I admit that it is a bad analogy if you read it as addressing the general question of whether Capote wrote TKaM. It only addresses one factor and it was the only factor I meant for it to address.
Okay, sure, you're right that the probability of some freaky coincidences happening is approximately 1 because the number of potential freaky coincidences is so large, even if the probabiliy of any of them is incredibly small.
what if Lee really wrote TKaM *and* some of Capote's stuff?
What I want to know is when are you, Jeremy, going to start writing a blog for me? The only thing I demand is that it is good enough to make it on a list of the top 100 American blogs of the 21st century.
-TOK
Yeah, but then again I know another southern author (knew - he's dead now) that was occasional buddies with Capote (whose nickname, at the time, was "Bulldog" - I used to know why they called him that, but I forget.) and he also published one really good book that won some national book award and then he never really did anything else except publish a bunch of cookbooks and poems about monkeys.
Maybe ol' Bulldog just gravitated towards talent. Or maybe there's just something in the (social and cultural) water down there that makes good writers without having to resort to overpriced MFA programs.

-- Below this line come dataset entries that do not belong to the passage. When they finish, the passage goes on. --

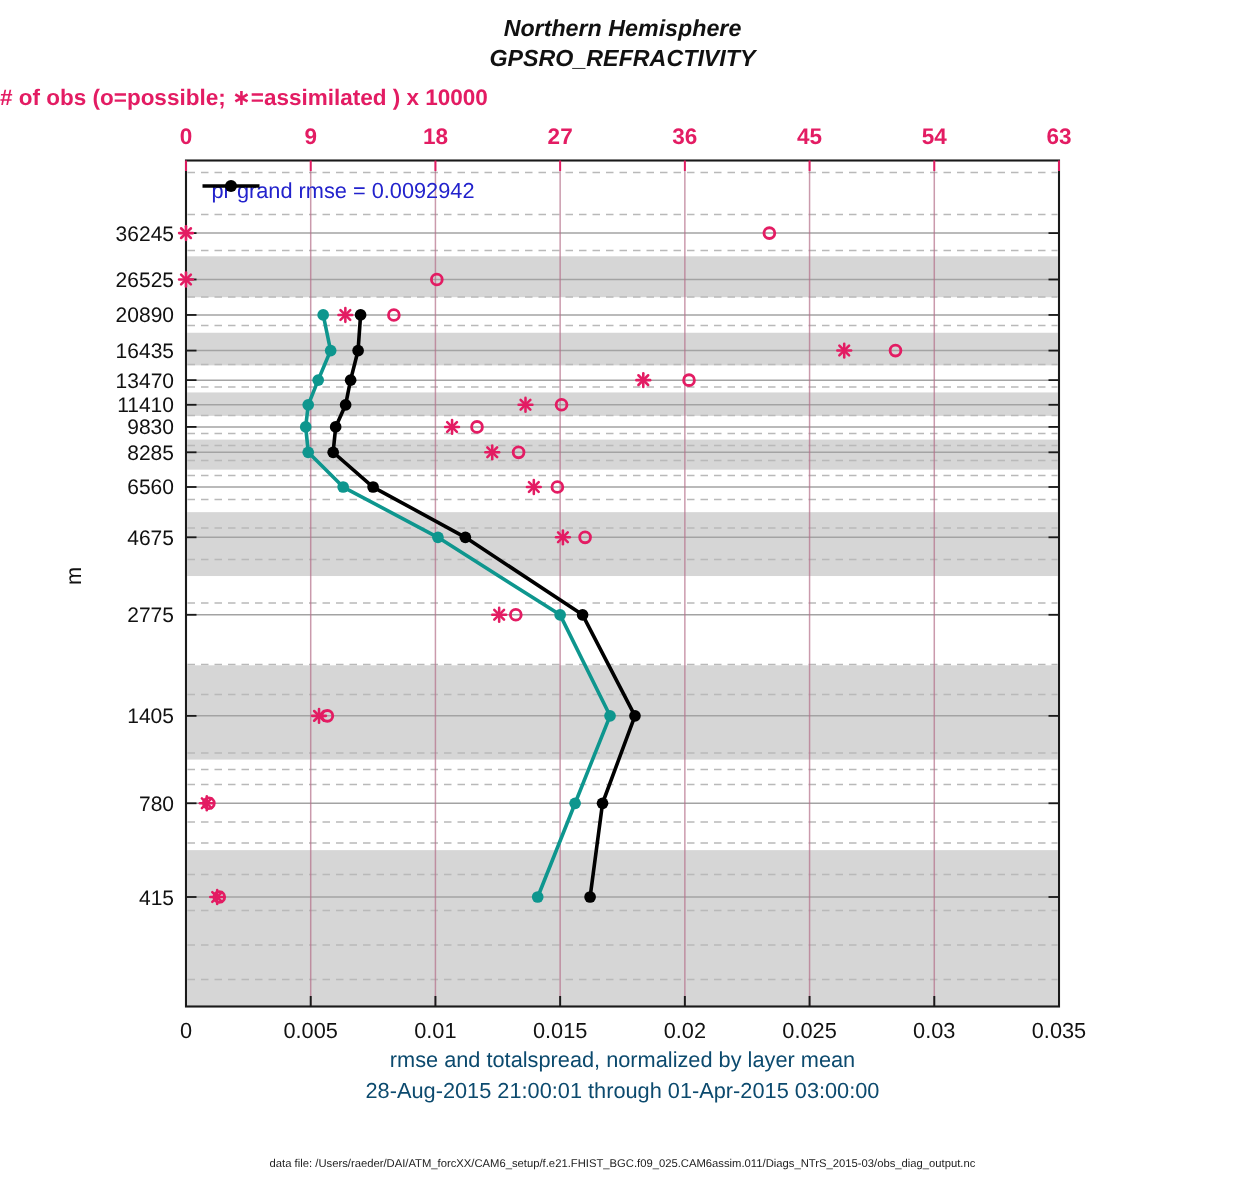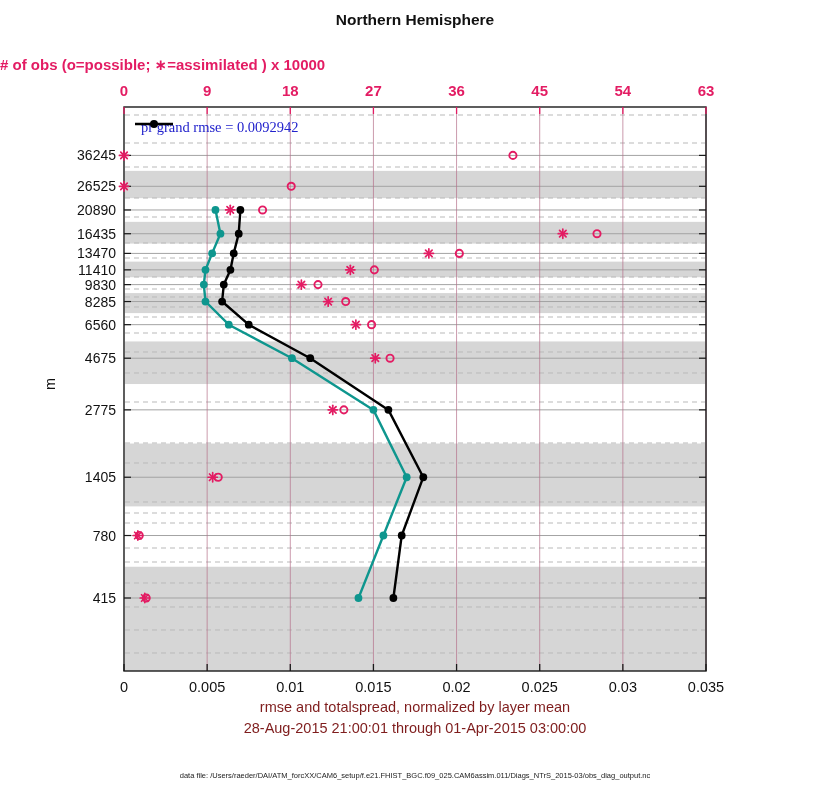--- a/index.html
+++ b/index.html
@@ -1,26 +1,26 @@
 <!DOCTYPE html>
 <html><head>
 <meta charset="utf-8">
 <style>
   html,body{margin:0;padding:0;background:#ffffff;}
   .canvas{position:relative;width:830px;height:800px;background:#fff;overflow:hidden;
           font-family:"Liberation Sans","DejaVu Sans",sans-serif;}
   svg{position:absolute;left:0;top:0;}
-  .title-block{position:absolute;left:0;top:10px;width:830px;text-align:center;}
+  .title-block{position:absolute;left:0;top:10px;width:830px;text-align:center;font-style:italic;}
   .title-line{font-size:15.5px;font-weight:bold;color:#111;line-height:20px;}
   .top-axis-label{position:absolute;left:0;top:56px;width:830px;
                   font-size:15px;font-weight:600;color:#e31c63;}
-  .legend{position:absolute;left:134px;top:118px;font-family:Liberation Serif, serif;}
+  .legend{position:absolute;left:134px;top:118px;}
   .legend-row{display:flex;align-items:center;height:19px;}
   .legend-row span{color:#2222cc;font-size:14.5px;margin-left:7px;white-space:nowrap;}
-  .x-label-block{position:absolute;left:0;top:697px;width:830px;text-align:center;color:#7f1d1d;}
+  .x-label-block{position:absolute;left:0;top:697px;width:830px;text-align:center;color:#0c4a6e;}
   .x-label-line{font-size:14.5px;line-height:21px;}
   .y-label{position:absolute;left:44px;top:376px;font-size:14.5px;color:#111;
            transform:rotate(-90deg);transform-origin:center;}
   .footer{position:absolute;left:0;top:771px;width:830px;text-align:center;
           font-size:7.5px;color:#222;}
 </style>
 </head>
 <body>
 
 <div class="canvas">
@@ -299,20 +299,21 @@
           <line x1="144.78571428571428" y1="593.4" x2="144.78571428571428" y2="602.6"></line>
           <line x1="141.5335142857143" y1="594.7478" x2="148.03791428571427" y2="601.2522"></line>
           <line x1="141.5335142857143" y1="601.2522" x2="148.03791428571427" y2="594.7478"></line>
         </g>
         <circle cx="146.17142857142858" cy="598" r="3.6" fill="none" stroke="#e31c63" stroke-width="1.9"></circle>
       </g>
     </svg>
 
   <div class="title-block">
     <div class="title-line">Northern Hemisphere</div>
+    <div class="title-line">GPSRO_REFRACTIVITY</div>
   </div>
 
   <div class="top-axis-label"># of obs (o=possible; ∗=assimilated ) x 10000</div>
 
   <div class="legend">
     <div class="legend-row">
       <svg class="legend-swatch" width="40" height="12">
         <line x1="1" y1="6" x2="39" y2="6" stroke-width="2.4" stroke="#000000"></line>
         <circle cx="20" cy="6" r="4" fill="#000000"></circle>
       </svg>

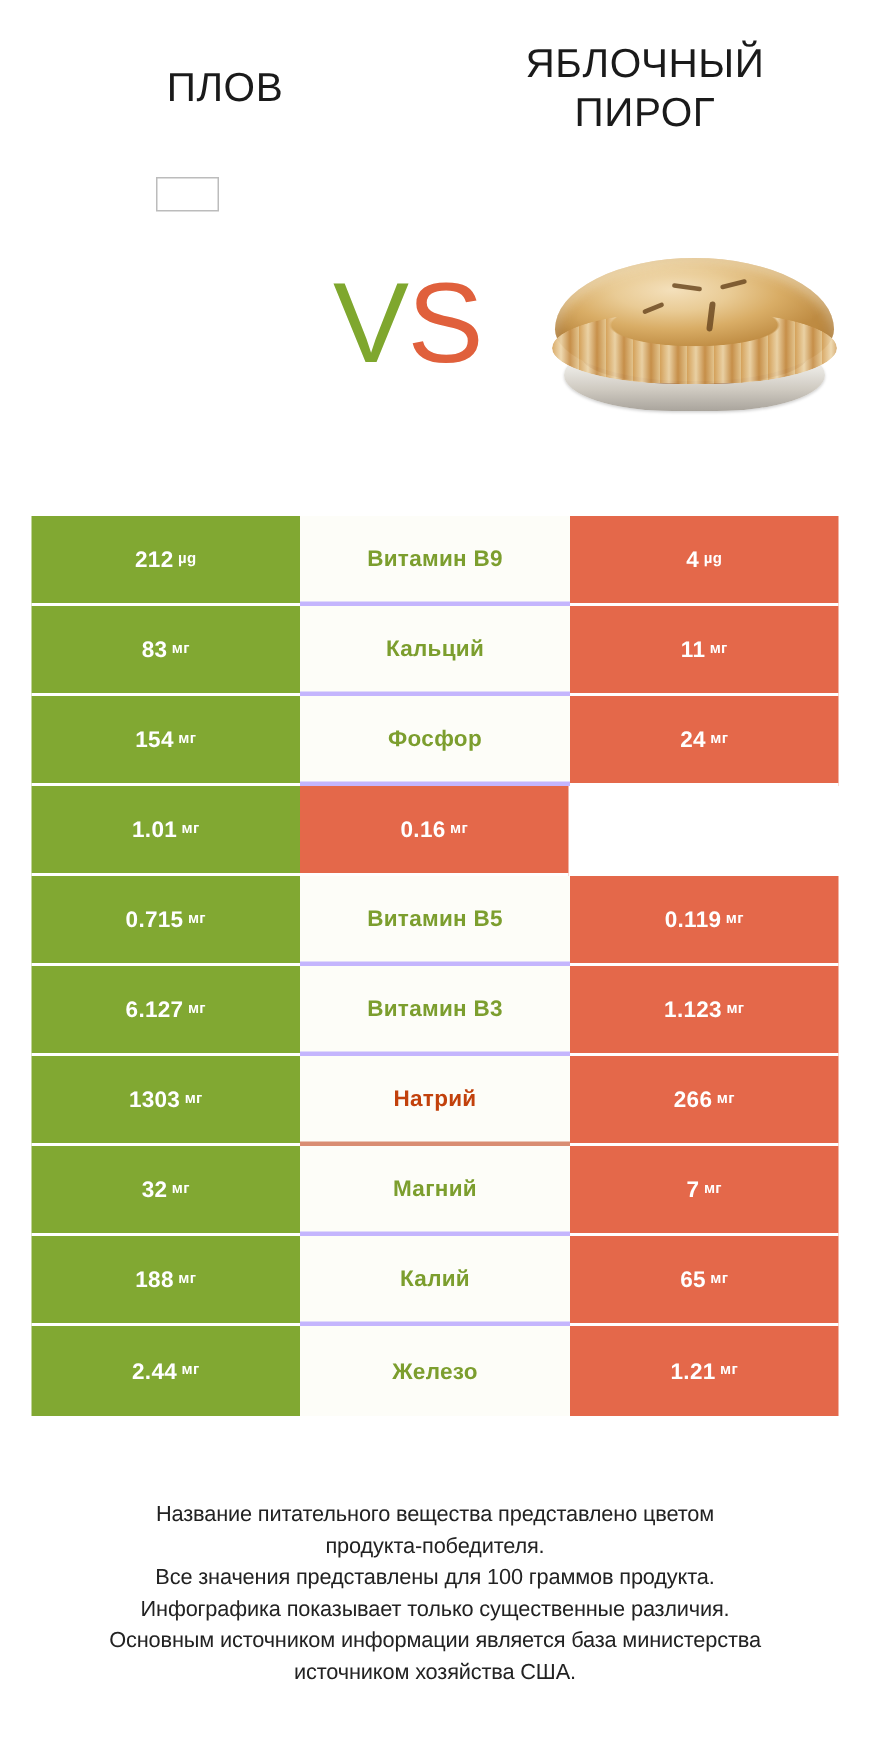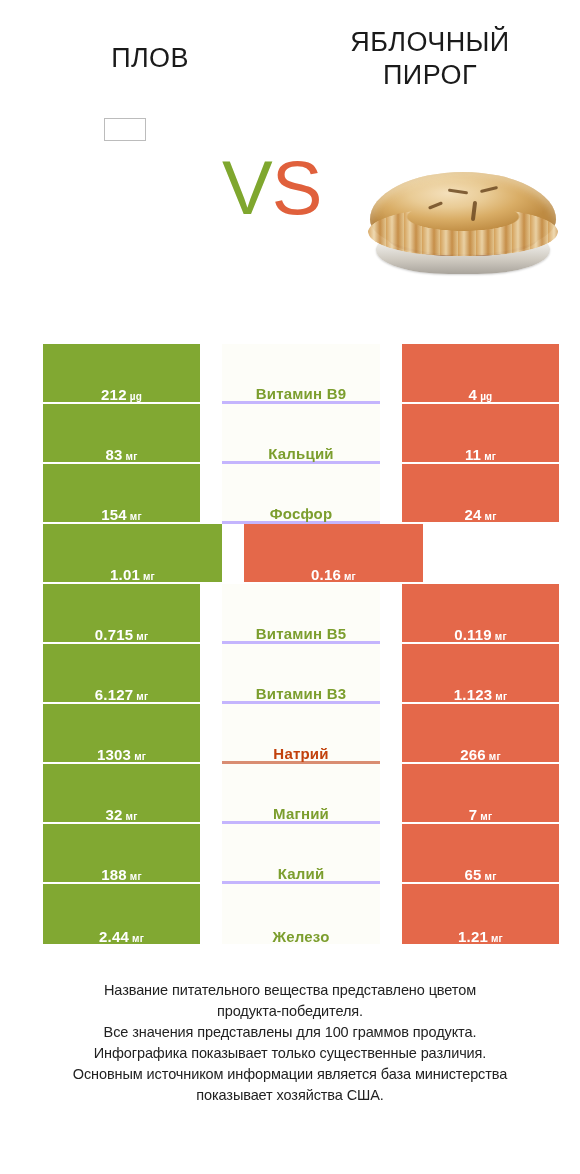--- a/index.html
+++ b/index.html
@@ -59,21 +59,21 @@
     top: 118px;
     width: 42px;
     height: 23px;
     border: 1px solid #bcbcbc;
     background: #ffffff;
   }
 
   .vs {
     position: absolute;
     left: 222px;
-    top: 150px;
+    top: 178px;
     font-size: 76px;
     font-weight: 400;
     line-height: 1;
     letter-spacing: -1px;
   }
   .vs .v { color: #7FA72E; }
   .vs .s { color: #E0603C; }
 
   
   .pie-wrap {
@@ -152,27 +152,26 @@
 
   .row {
     display: flex;
     flex: 1 1 60px;
     height: 60px;
     min-height: 60px;
   }
 
   .cell {
     display: flex;
-    align-items: flex-end;
+    align-items: center;
     justify-content: center;
     font-size: 15px;
     font-weight: 700;
     letter-spacing: 0.2px;
     line-height: 1;
-    margin-left: 22px;
   }
 
   .cell-left {
     width: 179px;
     background: #81A832;
     color: #ffffff;
     border-bottom: 2px solid #ffffff;
   }
 
   .cell-mid {
@@ -204,21 +203,21 @@
   .unit {
     font-size: 10px;
     font-weight: 700;
     margin-left: 3px;
   }
 
   
   .footer {
     position: absolute;
     left: 20px;
-    top: 980px;
+    top: 1000px;
     width: 540px;
     text-align: center;
     font-size: 14.5px;
     line-height: 1.45;
     color: #222222;
     letter-spacing: -0.1px;
   }
   .footer-line { display: block; }
 </style>
 </head>
@@ -362,16 +361,16 @@
         </div>
       </div>
     </div>
 
   <div class="footer" id="footer-notes">
       <span class="footer-line">Название питательного вещества представлено цветом</span>
       <span class="footer-line">продукта-победителя.</span>
       <span class="footer-line">Все значения представлены для 100 граммов продукта.</span>
       <span class="footer-line">Инфографика показывает только существенные различия.</span>
       <span class="footer-line">Основным источником информации является база министерства</span>
-      <span class="footer-line">показывает хозяйства США.</span>
+      <span class="footer-line">источником хозяйства США.</span>
     </div>
 
 </div>
 
 </body></html>

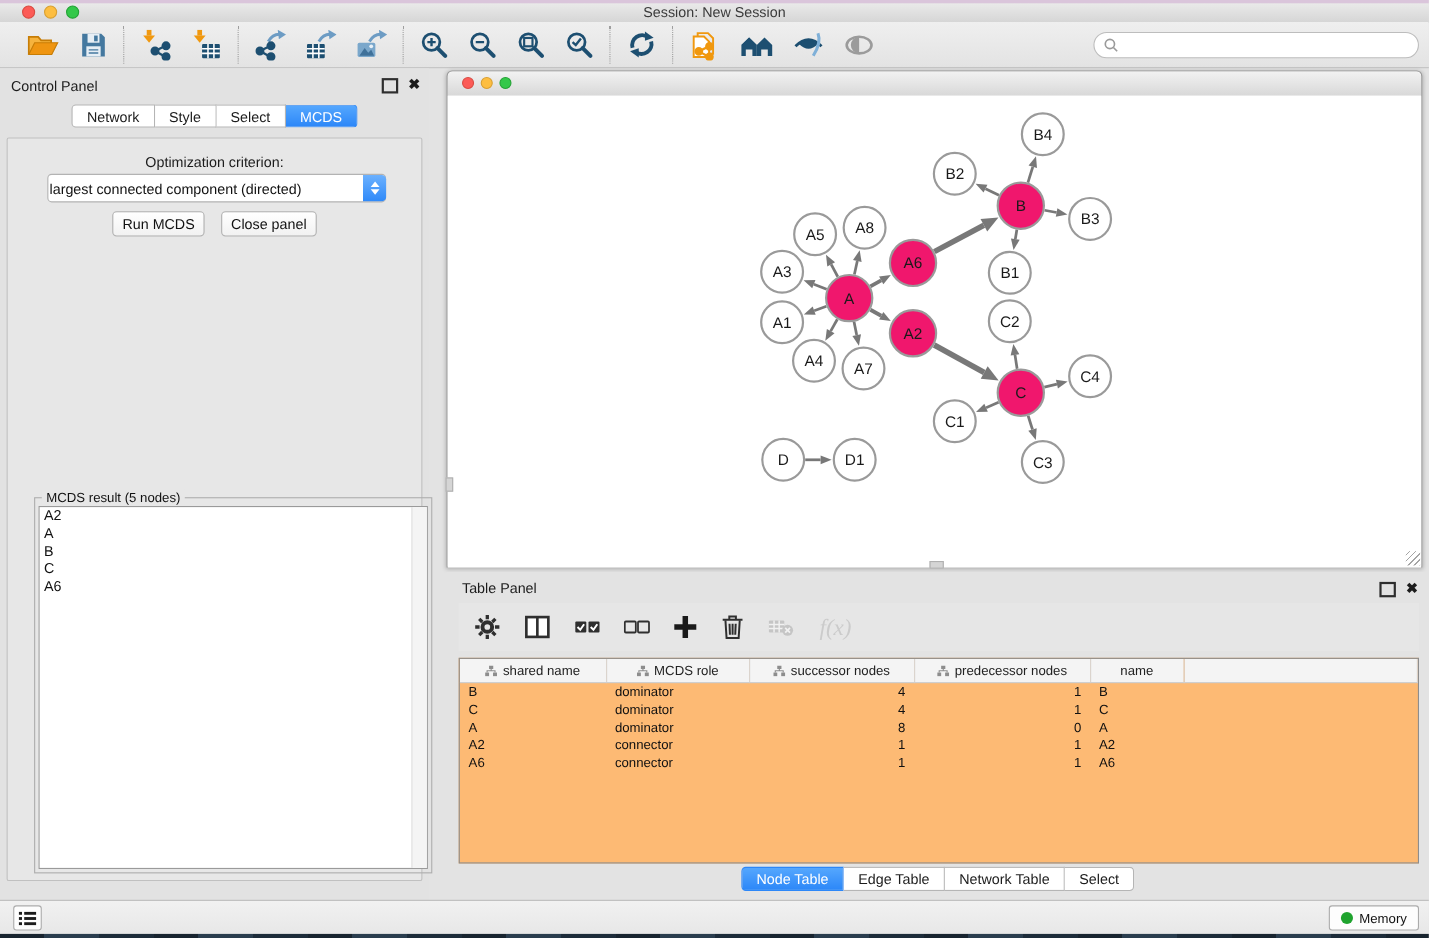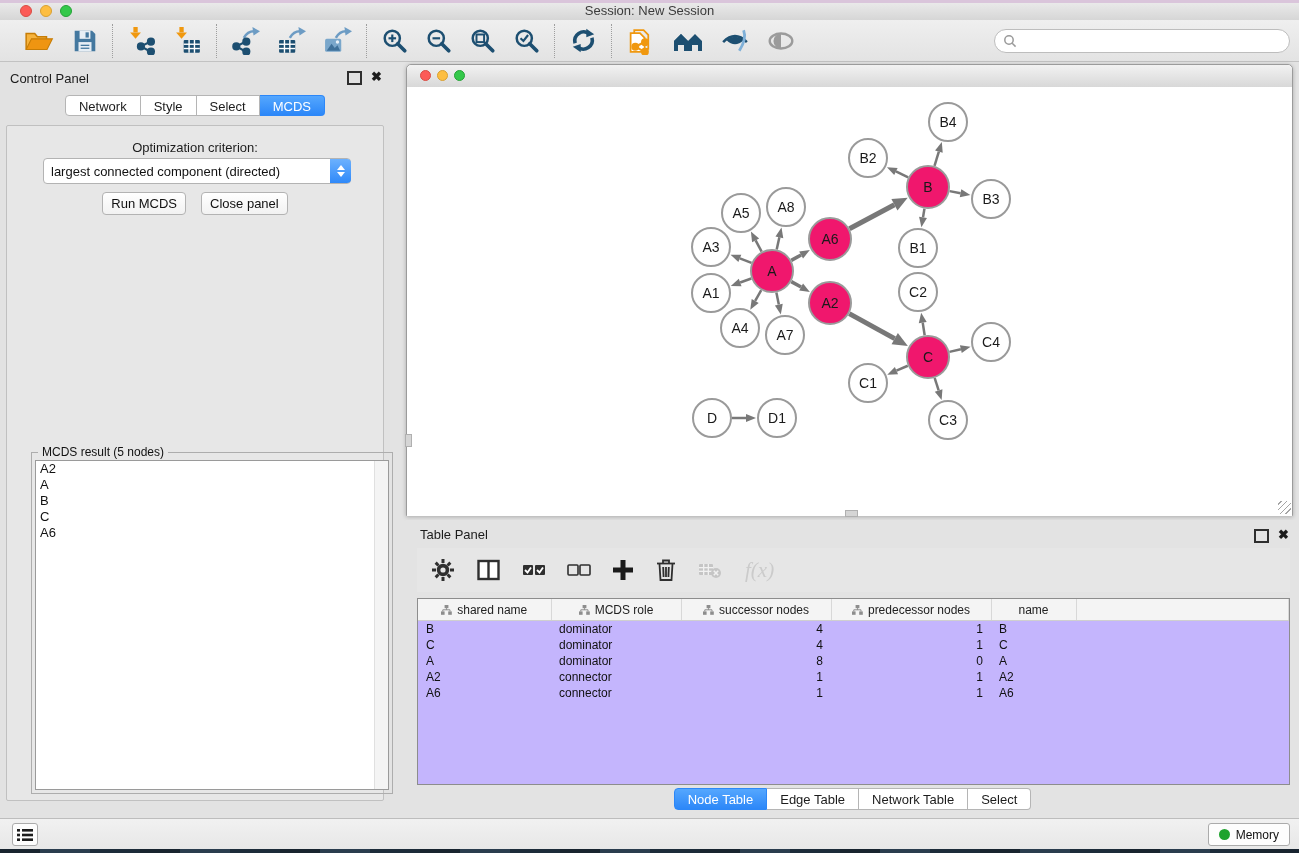--- a/index.html
+++ b/index.html
@@ -41,21 +41,21 @@
        border:1px solid #b5b5b5;border-left:none;cursor:pointer;color:#1c1c1c;box-sizing:border-box;
        font-family:"Liberation Sans",sans-serif;}
   .tab:first-child{border-left:1px solid #b5b5b5;border-radius:4px 0 0 4px;}
   .tab:last-child{border-radius:0 4px 4px 0;}
   .tab.active{background:linear-gradient(#55a7fe,#2c87f8);color:#fff;border-color:#2c87f8;}
   .cp-content{position:absolute;left:6px;top:63px;width:378px;height:676px;
               background:#e7e7e7;border:1px solid #c0c0c0;border-radius:2px;box-sizing:border-box;}
   .opt-label{margin-top:14px;text-align:center;font-size:13px;color:#1c1c1c;}
   .criterion{position:absolute;left:36px;top:32px;width:306px;height:24px;background:#fff;
              border:1px solid #b3b3b3;border-radius:4px;display:flex;align-items:center;cursor:pointer;}
-  .criterion .val{flex:1;font-size:13px;padding-left:7px;color:#111;white-space:nowrap;}
+  .criterion .val{flex:1;font-size:13px;padding-left:1px;color:#111;white-space:nowrap;}
   .stepper{width:21px;height:24px;margin-right:-1px;border-radius:0 4px 4px 0;
            background:linear-gradient(#6cb1fe,#2f89f9);display:flex;flex-direction:column;
            align-items:center;justify-content:center;gap:2px;}
   .stepper .up{width:0;height:0;border-left:4px solid transparent;border-right:4px solid transparent;border-bottom:5px solid #fff;}
   .stepper .dn{width:0;height:0;border-left:4px solid transparent;border-right:4px solid transparent;border-top:5px solid #fff;}
   .cp-buttons{position:absolute;left:0;top:66px;width:100%;display:flex;justify-content:center;gap:15px;}
   .btn{height:23px;background:linear-gradient(#ffffff,#f2f2f2);border:1px solid #b3b3b3;border-radius:4px;
        font-size:13px;padding:0 8px;cursor:pointer;color:#111;font-family:"Liberation Sans",sans-serif;}
   .result-box{position:absolute;left:24px;top:326px;width:360px;height:340px;
               border:1px solid #adadad;background:transparent;}
@@ -85,21 +85,21 @@
 
   
   .table-panel{position:absolute;left:406px;top:520px;width:893px;height:298px;background:#e3e3e3;}
   .tp-header{position:absolute;left:0;top:0;width:100%;height:26px;}
   .tp-title{position:absolute;left:14px;top:7px;font-size:13px;color:#1c1c1c;}
   .tp-header .panel-float{right:30px;}
   .tp-header .panel-close{right:10px;}
   .tp-toolbar{position:absolute;left:11px;top:28px;width:873px;height:44px;background:#e6e6e6;
               display:flex;align-items:center;gap:17px;padding-left:12px;box-sizing:border-box;}
   .tp-toolbar .tb-btn[data-disabled="true"]{opacity:.45;cursor:default;}
-  .data-table{position:absolute;left:11px;top:78px;width:873px;height:187px;background:#c4b5fd;
+  .data-table{position:absolute;left:11px;top:78px;width:873px;height:187px;background:#fdba74;
               border:1px solid #8d8d8d;box-sizing:border-box;overflow:hidden;}
   table.grid{border-collapse:collapse;table-layout:fixed;font-size:12px;width:100%;}
   table.grid th{height:21px;background:#f4f4f4;border-bottom:1px solid #cfcfcf;border-right:1px solid #d8d8d8;
                 font-weight:normal;color:#222;text-align:center;padding:0;white-space:nowrap;overflow:hidden;}
   table.grid th .hicon{vertical-align:-1px;margin-right:5px;}
   table.grid td{height:16px;padding:0 8px;color:#111;white-space:nowrap;overflow:hidden;}
   td.num{text-align:right;padding-right:14px;}
   .tp-tabs{position:absolute;left:0;top:268px;width:100%;display:flex;justify-content:center;}
   .tp-tabs .tab{height:22px;line-height:22px;}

The writerly habitus, man. Somebody do a study.
two great writers out of one tiny place - stuff like that happens all the time (NO and Jazz, for example). It's all about the time and place and the energy that surrounds the situation.
I think you should investigate the writing styles of both Lee and Capote and make that another piece of evidence.
And I think you should give more weight to the fact that Capote was a serious self-promotionalist.
Sally: I appreciate your comment, but you might want to read my post again, as it's pretty much intended to be all about your counterargument regarding coincidences.